- SHORT PROBLEM
Report each line of the rows below that contains the string "lower", matching case exactly.

- DATASET EXTRACT
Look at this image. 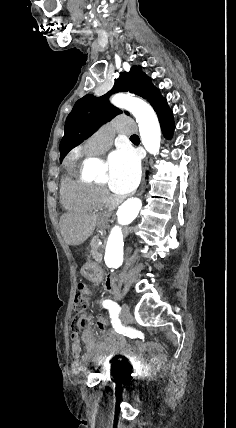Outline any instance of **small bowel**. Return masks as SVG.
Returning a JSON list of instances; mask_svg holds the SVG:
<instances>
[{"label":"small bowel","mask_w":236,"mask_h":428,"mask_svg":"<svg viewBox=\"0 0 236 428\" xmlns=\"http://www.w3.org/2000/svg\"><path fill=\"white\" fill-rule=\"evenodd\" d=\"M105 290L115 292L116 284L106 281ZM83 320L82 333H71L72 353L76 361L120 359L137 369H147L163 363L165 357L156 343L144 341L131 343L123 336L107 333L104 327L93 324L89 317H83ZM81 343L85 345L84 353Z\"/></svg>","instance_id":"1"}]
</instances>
==
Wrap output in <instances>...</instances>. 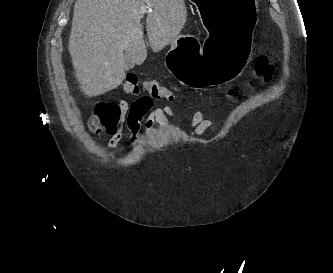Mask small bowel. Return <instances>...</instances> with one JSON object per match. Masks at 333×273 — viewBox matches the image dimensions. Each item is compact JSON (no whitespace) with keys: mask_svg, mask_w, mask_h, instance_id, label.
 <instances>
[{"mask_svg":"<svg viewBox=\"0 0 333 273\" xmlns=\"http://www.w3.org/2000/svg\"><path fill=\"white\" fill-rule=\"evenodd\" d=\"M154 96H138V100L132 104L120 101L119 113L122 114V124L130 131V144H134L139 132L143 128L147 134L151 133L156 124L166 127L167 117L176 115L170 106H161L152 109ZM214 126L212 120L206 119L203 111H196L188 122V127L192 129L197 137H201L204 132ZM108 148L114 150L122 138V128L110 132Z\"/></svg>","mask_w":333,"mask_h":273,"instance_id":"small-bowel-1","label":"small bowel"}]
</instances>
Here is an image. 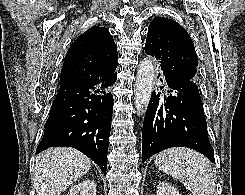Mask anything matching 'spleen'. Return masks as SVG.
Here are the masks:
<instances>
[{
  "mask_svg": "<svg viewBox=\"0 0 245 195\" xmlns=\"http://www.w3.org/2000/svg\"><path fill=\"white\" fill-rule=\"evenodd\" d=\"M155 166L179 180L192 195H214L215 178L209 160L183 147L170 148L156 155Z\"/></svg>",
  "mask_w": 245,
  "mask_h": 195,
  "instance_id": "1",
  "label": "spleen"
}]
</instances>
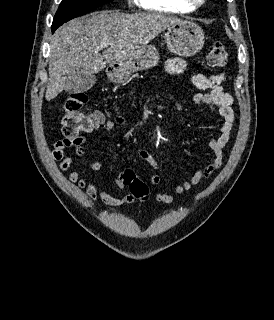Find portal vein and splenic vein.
==
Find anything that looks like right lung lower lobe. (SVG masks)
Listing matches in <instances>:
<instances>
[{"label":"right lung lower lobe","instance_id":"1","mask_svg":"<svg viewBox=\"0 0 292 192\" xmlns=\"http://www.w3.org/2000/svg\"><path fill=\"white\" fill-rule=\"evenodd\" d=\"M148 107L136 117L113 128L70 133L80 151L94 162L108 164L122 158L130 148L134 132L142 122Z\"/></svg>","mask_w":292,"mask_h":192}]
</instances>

- ANSWER TO THIS EXERCISE
Find anything that looks like right lung lower lobe. (SVG masks)
[{"label":"right lung lower lobe","instance_id":"1","mask_svg":"<svg viewBox=\"0 0 292 192\" xmlns=\"http://www.w3.org/2000/svg\"><path fill=\"white\" fill-rule=\"evenodd\" d=\"M148 107L136 117L113 128L70 133L80 151L94 162L108 164L122 158L130 148L134 132L142 122Z\"/></svg>","mask_w":292,"mask_h":192}]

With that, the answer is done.